A hundred years ago, they were a numerous if unusual species. Starkly beautiful, strangely familiar. Of this world and yet not completely; they seemed to inhabit a parallel universe. They were, as Mia’s first director, Joseph Breck, put it in a 1914 speech, “pale ghosts of reality.”
They were everywhere in Mia in the museum’s early decades, from the day it opened: plaster casts of great sculptures from ancient Rome, ancient Greece, and the rest of Europe. In the Renaissance galleries, the Medieval galleries, the Gothic gallery, the second-floor corridor, the rotunda (then known as the Octagonal Room). “The educational value of a cast collection is beyond question,” asserted Mia’s handbook to its collection in 1917. “Through these mechanical reproductions, it is possible to obtain a fairly adequate idea of the great masterpieces of sculpture that are inaccessible to many except in this form.”

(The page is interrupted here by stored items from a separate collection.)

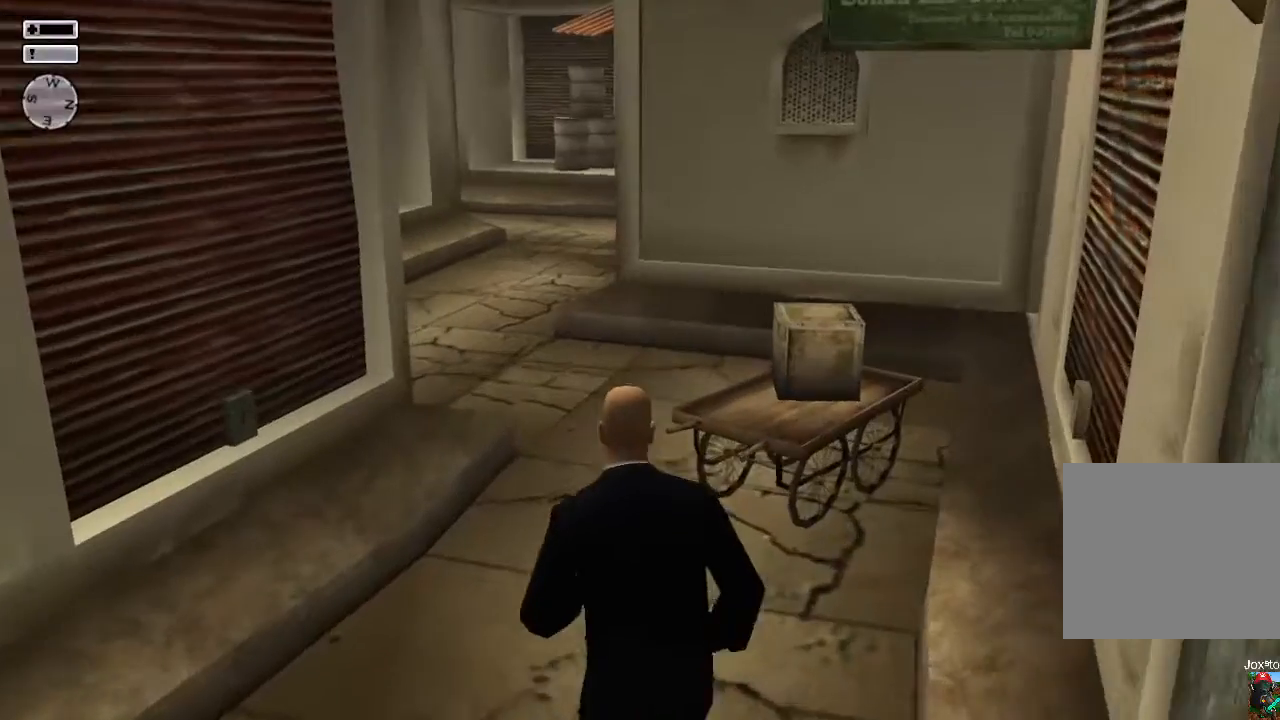
Gameplay with a controller (PlayStation layout); each line is a JSON object with the inputs held at the frame after it. "events" lists button and stick changes between this image and that frame as [ms after this image, input, new state], when the widget could be followed in between.
{"buttons": [], "left_stick": "up", "right_stick": "left", "events": [[233, "right_stick", "left"]]}
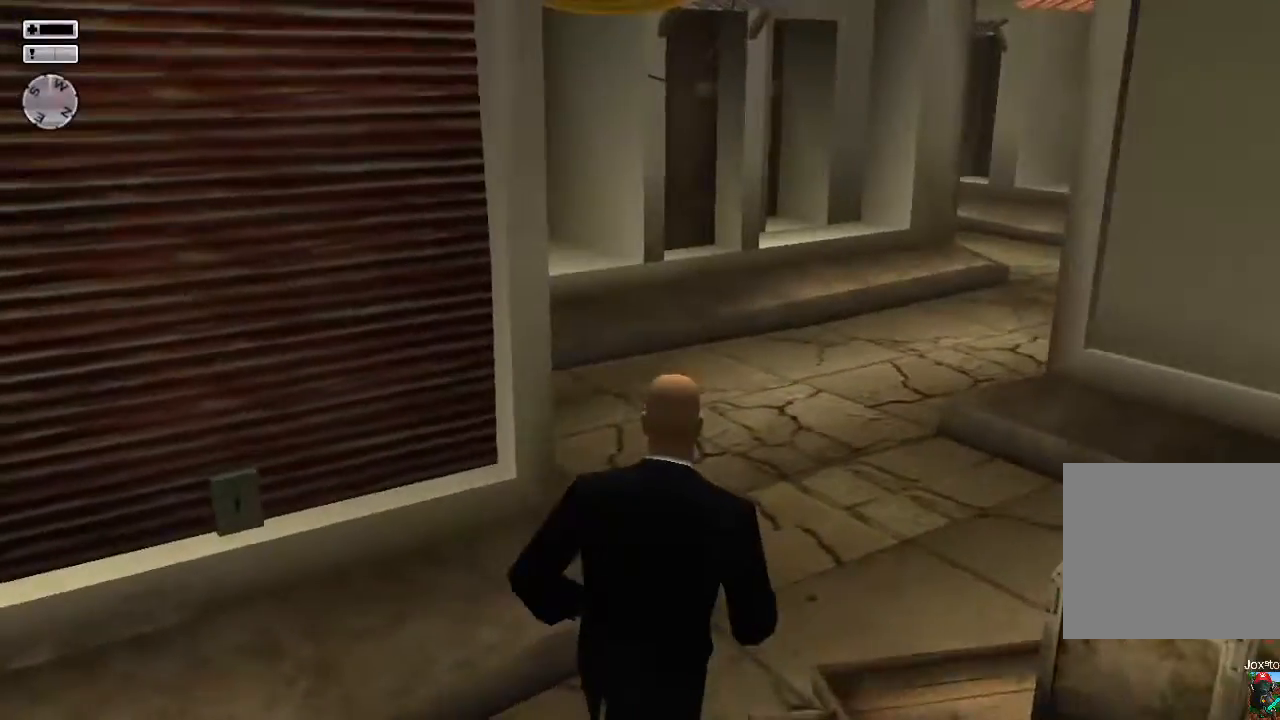
{"buttons": [], "left_stick": "up", "right_stick": "right", "events": [[83, "right_stick", "center"], [300, "right_stick", "right"]]}
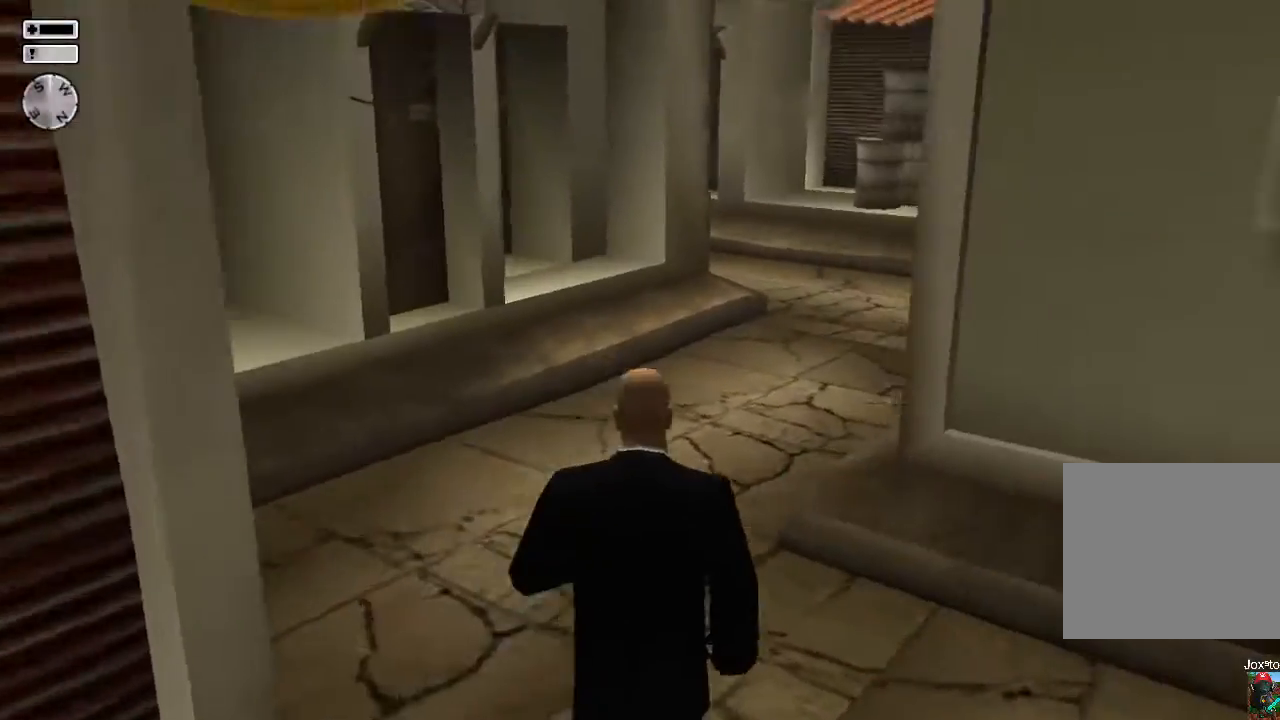
{"buttons": [], "left_stick": "up", "right_stick": "center", "events": [[50, "right_stick", "center"], [250, "right_stick", "right"], [367, "right_stick", "center"]]}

Plaster reproductions, themselves an ancient art form, became fashionable in Europe in the 1800s, after Napoleon began making them of the few treasures he hadn’t managed to plunder. In the progressive spirit of the Victorian era, the value of gathering great works of the world seemed implicit, to “silently, but surely raise the standard of taste in the community,” as one British advocate put it. The Victoria and Albert Museum, in London, became a hub for the species when a prodigious collector—unable to build his own home for them—gave them to the museum en masse.
They began to multiply and migrate across the pond. They were relatively cheap, added instant cache—”See the great friezes of the Parthenon!”—and helped fill the vast new American museums built in the late 19th century. The Metropolitan Museum of Art, in New York, gave them a prominent habitat—its large front hall. The Art Institute of Chicago spread them throughout its galleries and classrooms. When the Portland Museum, in Oregon, opened in 1905, its collection consisted mostly of some 200 plaster casts.
The first art exhibition in the grand Minneapolis Industrial Exposition Building, in 1886, consisted entirely of 236 plaster casts on loan from the Met. Copies included the Venus de Milo and the Elgin Marbles.
Mia opened, in 1915, just as plaster fever was beginning to wane in favor of originals. It had plenty of room to fill, however, and the lumber baron Russell Bennett (of the old Bennett Lumber yard in Uptown Minneapolis) sponsored the Russell M. Bennett Cast Collection at the museum. An order of casts from the Kaiser-Friedrich Museum in Berlin (now known as the Bode Museum) was placed the summer before the opening but arrived too late for the inaugural exhibition in January. They found their way into the galleries a few months later, including a cast of a Doryphoros figure (spear carrier) in a niche of the rotunda—where an original Doryphoros sculpture now stands.
Given the trends, Breck was already qualifying these acquisitions before they arrived. “A plaster cast is at best an unsatisfactory substitute for original material,” he said in his 1914 speech, in which he described the proposed design of Mia, “but it can be utilized far more effectively than is done in most museums.” Mia would not be assembling “vast quantities” of the ghosts, he said, only the best. They would be segregated from original materials and treated to resemble the original bronze or marble, enabling visitors to “gain a much more adequate idea of what the original sculpture resembles than is customary with the usual soiled white casts.”
Still, they filled the museum, as shown here in photos from the 1920s. And then, starting in the 1950s, when the Met had long since banished its casts to storage and the Art Institute of Chicago was chucking its casts out the door as quickly as it could, Mia followed suit. They had never been anything but imposters, but where they were once seen as exotic emissaries from far-off lands they were now regarded as embarrassments. They had outstayed their welcome. They were outcasts.
Mia still displays some of its casts in its Villa Rosa meeting room and high up near the ceiling in the second-floor corridor. Some were enlisted as drawing aids in the studio room of the museum’s recent “Marks of Genius” exhibition. Other casts, long since de-accessioned but still hanging around, remain in storage. One statue looks out a window, peering at the HVAC on the roof.
They are not as simple as they appear, the Neanderthals of the art world, asserts Bill Skodje, Mia’s senior art preparator, a sculptor who has had a soft spot for plaster casts since his art training. It took a team of mold-makers to craft them, he says, to create the intricate details and a sense of fullness and volume. They may have been sold from catalogs in great numbers, but they were hardly chintz. Today, however, Skodje is among their few visitors, communing with the last survivors of a lost world.